My friend CL came to visit us from California over the last two weeks…although technically she was only in London for a little over a week, as she wisely took advantage of the chance to pop over to Ireland for a visit as well. But it was great to have another visitor and another friend in town!

Plus we got to meet her son for the first time who was 14 months old and a total cutie…but we both expressed some shock at the amount of tube stations in London with no disabled or stroller access. So we got a bit of exercise carrying the stroller up and down flights of stairs and balancing it precariously on escalators (yikes!).

I took four days off from work, and we visited some of the usual tourist spots like Big Ben, Parliament, Buckingham Palace, the Tower of London, the National Gallery, Windsor and Stonehenge. But we got a few new ones in for me like the Museum of London with its great segments of Roman wall and the remains of the Roman fort across the road.

Remains of Roman fort near the Museum of London.

Remains of Roman fort near the Museum of London.

We also took a self-guided tour inside Westminster Abbey, which blew both of us away. I knew that it was almost 1,000 years old and that coronations and royal weddings took place in the abbey. And I’d read that a few important people were buried there.

But the place was practically a mausoleum crammed wall to wall with everything from elaborate memorials and tombs to simple plaques for everyone and their brother (literally), including Queen Elizabeth I, Mary Queen of Scots, Bloody Mary, Lady Jane Grey, Edwards I, III and IV, Edward the Confessor, George II, Henrys III, V and VII, Jameses I and VI, Shakespeare, Handel, Chaucer, Dickens, Kipling, Robert Browning, Laurence Olivier, David Livingstone, and even Oliver Cromwell (although they dug him up later and hung his bones on the Tyborn tree for treason). Beyond that the Cloisters and the Lady Chapel (added by Henry VII in 1503) were lovely, and we had a fun lunch in the gothic café space where monks used to store their food.

Mary, Queen of Scots (internet photo).

Mary, Queen of Scots (internet photo).

George Frideric Handel (internet photo).

George Frideric Handel (internet photo).

Speaking of food, one afternoon we stopped into the fancy ice cream parlour at Fortnum & Mason, a 300-year-old department store that started as a grocery store in 1707. It’s famous in the UK for its loose-leaf tea and luxury picnic hampers first distributed to Victorian High Society for events such as the Henley Regatta and Ascot Races (Wikipedia). The hampers can cost anywhere from £35 to £25,000…depending on what you want in them. Fortnum & Mason also claims to have invented the Scotch egg in 1738…yummy!

The ice cream parlour at Fortnum & Mason.

The ice cream parlour at Fortnum & Mason.

Sundays being made.

Sundays being made.

Another exciting new stop this time around was Glastonbury. Glastonbury is such an interesting town with its associations with Arthurian legend and Avalon and all the funky mystical shops on the High Street.
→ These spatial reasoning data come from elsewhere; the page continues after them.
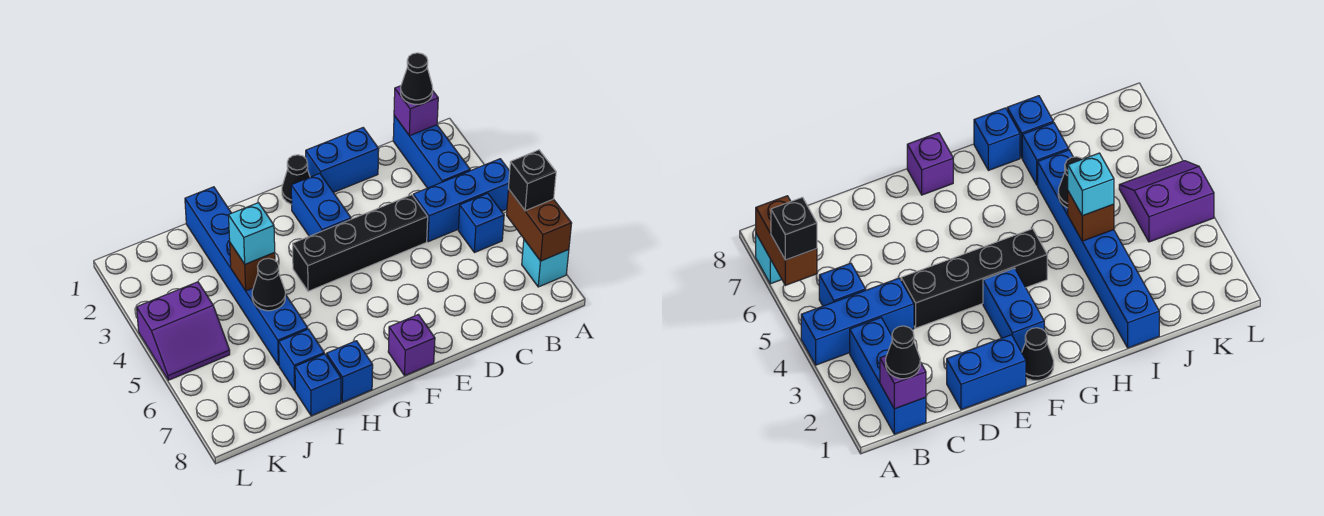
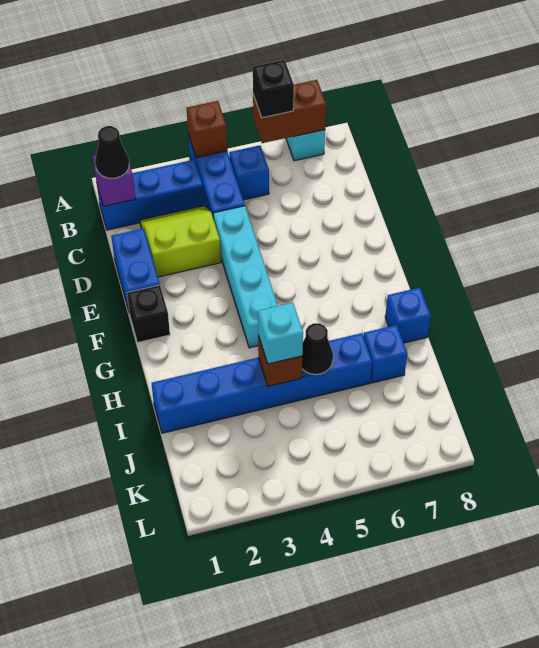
none -> brown brick A4 level 2
none -> lime slope C2:D3 level 1 top D
black brick D4:G4 level 1 -> cyan brick D4:G4 level 1
black cone F1 level 1 -> black brick F1 level 1
blue brick F2:F3 level 1 -> none
purple brick F8 level 1 -> none
blue brick I8 level 1 -> none
purple slope K4:L5 level 1 top 4 -> none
Technically I’d been there once before with my mom and stepdad back in 2002, but it was great to bring my own family this time and watch the boys roll around on the grass at the beautiful ruins of Glastonbury Abbey (and run across King Arthur’s grave). We didn’t hike up to the Tor, but we did check out the Chalice Well, which I hadn’t done 12 years ago.

Glastonbury Tor.

Glastonbury Tor.

The ruins of Glastonbury Abbey.

The ruins of Glastonbury Abbey.

The Chalice Well gardens.

The Chalice Well gardens.

The Chalice Well.

The Chalice Well.

The pools in the Chalice Well gardens.

The pools in the Chalice Well gardens.

So another wonderful visit comes to an end. And we’re back to exploring London and its environs on our own. But we’d better get a move. May is already over, and the summer is passing quickly!